Monitor tasks in SageMaker Studio
You can view the list of tasks currently in the Slurm queue by going to SageMaker Studio and selecting your cluster.
Select a task to get additional task details such as schedule and job status, resource usage details, job submissions and limits.
You can also perform actions such as releasing, requeuing, pausing, and holding these Slurm tasks using the UI.
cleaning
To clean up your resources, follow these steps:
- Remove spaces.
- Delete a user profile.
- Delete a domain. To keep EFS volumes, specify
HomeEfsFileSystem=Retain
.
- Delete the SageMaker HyperPod cluster.
- Delete the IAM role you created.
conclusion
In this post, we explored an approach to streamlining ML workflows using SageMaker Studio. We showed how you can seamlessly move from prototyping training scripts within SageMaker Studio to scaling up your workload across multiple instances in a clustered environment. We also covered how to mount cluster FSx for Luster volumes into a SageMaker Studio space for a consistent and reproducible environment.
This approach not only streamlines your development process, but also makes it easy to start long-running jobs on your cluster and monitor their progress directly from SageMaker Studio.
We encourage you to try it out and share your feedback in the comments section.
Special thanks to Durga Sury (Senior ML SA), Monidipa Chakraborty (Senior SDE), and Sumedha Swamy (Senior Manager PMT) for their help in launching this post.
About the author
Arun Kumar Lokanata I am a Senior ML Solutions Architect on the Amazon SageMaker team. He specializes in large-scale language model training workloads and helps customers build LLM workloads using SageMaker HyperPod, SageMaker Training Jobs, and SageMaker Distributed Training. Outside of work, I enjoy running, hiking, and cooking.

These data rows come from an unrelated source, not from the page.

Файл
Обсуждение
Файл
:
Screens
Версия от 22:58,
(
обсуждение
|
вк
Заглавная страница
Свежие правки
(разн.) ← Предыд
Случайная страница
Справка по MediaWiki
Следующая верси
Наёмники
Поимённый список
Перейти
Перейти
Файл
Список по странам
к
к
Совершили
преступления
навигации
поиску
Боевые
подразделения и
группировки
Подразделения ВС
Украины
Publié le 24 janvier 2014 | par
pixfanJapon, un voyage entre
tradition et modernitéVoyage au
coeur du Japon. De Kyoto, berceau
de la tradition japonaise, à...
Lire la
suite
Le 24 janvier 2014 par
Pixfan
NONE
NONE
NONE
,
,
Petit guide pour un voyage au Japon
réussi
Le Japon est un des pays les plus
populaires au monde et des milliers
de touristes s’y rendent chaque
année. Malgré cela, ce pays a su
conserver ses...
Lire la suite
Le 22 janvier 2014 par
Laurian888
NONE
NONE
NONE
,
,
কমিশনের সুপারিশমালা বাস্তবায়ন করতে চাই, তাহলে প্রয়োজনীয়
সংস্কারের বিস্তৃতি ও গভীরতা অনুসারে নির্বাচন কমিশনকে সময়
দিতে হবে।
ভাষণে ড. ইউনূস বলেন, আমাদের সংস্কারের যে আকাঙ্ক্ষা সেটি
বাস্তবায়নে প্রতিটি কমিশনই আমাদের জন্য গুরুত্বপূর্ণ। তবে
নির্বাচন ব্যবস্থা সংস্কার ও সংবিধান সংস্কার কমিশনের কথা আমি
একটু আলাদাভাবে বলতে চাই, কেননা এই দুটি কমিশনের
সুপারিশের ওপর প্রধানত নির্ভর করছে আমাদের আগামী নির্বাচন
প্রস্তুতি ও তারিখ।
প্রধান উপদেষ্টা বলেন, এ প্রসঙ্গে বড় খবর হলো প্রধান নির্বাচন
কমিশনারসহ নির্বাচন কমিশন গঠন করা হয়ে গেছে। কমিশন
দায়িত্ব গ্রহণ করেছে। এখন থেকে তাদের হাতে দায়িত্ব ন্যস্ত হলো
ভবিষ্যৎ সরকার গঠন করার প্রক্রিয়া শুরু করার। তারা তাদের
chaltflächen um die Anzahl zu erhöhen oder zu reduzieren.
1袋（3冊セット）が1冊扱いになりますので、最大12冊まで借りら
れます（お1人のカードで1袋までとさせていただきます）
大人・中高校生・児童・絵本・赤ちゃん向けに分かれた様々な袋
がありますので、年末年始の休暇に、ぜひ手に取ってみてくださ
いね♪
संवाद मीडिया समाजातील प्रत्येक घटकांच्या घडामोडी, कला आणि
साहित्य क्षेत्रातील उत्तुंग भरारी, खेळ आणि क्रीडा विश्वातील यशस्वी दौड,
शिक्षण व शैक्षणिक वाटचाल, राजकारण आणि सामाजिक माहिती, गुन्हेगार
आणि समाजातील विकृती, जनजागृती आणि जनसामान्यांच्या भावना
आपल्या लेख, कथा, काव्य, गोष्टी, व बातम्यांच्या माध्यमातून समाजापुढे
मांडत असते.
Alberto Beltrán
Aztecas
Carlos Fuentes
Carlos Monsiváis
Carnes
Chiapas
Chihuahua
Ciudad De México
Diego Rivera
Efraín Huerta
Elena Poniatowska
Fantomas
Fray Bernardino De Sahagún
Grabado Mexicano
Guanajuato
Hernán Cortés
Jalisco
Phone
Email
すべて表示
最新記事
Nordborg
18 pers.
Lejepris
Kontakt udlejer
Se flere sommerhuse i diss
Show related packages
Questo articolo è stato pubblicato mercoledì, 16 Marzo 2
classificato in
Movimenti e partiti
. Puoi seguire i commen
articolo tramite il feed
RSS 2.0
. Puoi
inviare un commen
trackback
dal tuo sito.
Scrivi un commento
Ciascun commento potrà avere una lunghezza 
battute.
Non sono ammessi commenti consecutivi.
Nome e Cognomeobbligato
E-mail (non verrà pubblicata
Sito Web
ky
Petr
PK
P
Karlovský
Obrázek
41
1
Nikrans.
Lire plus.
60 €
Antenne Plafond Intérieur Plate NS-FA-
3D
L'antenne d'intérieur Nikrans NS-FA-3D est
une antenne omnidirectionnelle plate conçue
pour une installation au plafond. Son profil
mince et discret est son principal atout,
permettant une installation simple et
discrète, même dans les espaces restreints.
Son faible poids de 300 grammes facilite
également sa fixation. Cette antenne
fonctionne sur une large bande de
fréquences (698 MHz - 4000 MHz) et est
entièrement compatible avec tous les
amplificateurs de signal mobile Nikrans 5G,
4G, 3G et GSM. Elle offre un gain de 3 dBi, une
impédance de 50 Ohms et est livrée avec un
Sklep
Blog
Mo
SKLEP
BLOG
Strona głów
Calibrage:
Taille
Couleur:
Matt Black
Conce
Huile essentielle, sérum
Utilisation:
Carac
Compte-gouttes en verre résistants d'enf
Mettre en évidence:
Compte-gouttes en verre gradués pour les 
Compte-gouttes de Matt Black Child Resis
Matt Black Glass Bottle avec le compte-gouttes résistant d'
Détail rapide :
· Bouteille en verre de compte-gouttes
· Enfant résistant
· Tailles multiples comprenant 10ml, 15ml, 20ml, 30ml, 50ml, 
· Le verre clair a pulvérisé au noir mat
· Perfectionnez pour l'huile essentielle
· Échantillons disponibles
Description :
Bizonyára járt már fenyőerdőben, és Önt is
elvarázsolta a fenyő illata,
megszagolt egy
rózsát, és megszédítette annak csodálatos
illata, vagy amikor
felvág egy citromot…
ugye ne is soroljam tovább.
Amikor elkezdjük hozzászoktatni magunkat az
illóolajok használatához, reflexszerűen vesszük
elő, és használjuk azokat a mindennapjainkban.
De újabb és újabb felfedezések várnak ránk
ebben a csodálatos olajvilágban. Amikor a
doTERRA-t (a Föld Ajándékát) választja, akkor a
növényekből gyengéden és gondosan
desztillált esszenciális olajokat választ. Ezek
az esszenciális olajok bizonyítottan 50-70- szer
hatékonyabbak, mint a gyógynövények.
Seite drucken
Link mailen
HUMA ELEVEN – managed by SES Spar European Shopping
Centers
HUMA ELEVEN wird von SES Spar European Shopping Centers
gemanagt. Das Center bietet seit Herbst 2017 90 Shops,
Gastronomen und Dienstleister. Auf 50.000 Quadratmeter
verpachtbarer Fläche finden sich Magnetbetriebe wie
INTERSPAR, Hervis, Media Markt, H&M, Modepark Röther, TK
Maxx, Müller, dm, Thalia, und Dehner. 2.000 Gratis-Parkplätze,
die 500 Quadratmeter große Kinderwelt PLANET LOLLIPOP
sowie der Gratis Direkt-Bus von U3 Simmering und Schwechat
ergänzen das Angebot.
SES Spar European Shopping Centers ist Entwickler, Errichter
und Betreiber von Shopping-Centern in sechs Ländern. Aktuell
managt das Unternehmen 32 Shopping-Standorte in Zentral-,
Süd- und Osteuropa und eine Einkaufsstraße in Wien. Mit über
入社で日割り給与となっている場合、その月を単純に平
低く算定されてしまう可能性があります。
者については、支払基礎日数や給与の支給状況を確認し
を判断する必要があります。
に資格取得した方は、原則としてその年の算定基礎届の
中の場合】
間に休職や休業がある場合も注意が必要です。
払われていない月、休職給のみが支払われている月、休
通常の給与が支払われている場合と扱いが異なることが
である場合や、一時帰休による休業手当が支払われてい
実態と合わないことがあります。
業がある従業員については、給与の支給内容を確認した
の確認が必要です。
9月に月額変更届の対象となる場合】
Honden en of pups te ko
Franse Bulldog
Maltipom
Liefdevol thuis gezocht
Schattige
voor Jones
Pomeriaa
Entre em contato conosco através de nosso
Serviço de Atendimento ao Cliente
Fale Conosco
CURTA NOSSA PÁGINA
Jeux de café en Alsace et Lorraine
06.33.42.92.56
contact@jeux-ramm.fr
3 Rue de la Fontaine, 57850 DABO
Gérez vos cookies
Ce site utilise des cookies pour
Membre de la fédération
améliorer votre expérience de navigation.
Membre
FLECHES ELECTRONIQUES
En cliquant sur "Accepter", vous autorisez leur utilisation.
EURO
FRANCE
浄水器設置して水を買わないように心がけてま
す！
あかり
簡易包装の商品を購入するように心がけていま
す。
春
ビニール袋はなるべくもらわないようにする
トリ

Pooja Karaj I am a Senior Technical Product Manager at Amazon Web Services. At AWS, she is part of the Amazon SageMaker Studio team, helping build products that meet the needs of administrators and data scientists. She started her career as a software engineer and then transitioned to product management. Outside of work, I enjoy creating travel planners using spreadsheets in true MBA style. Considering the amount of time she spent creating these planners, it’s clear that she has a deep love for travel, along with a strong passion for hiking.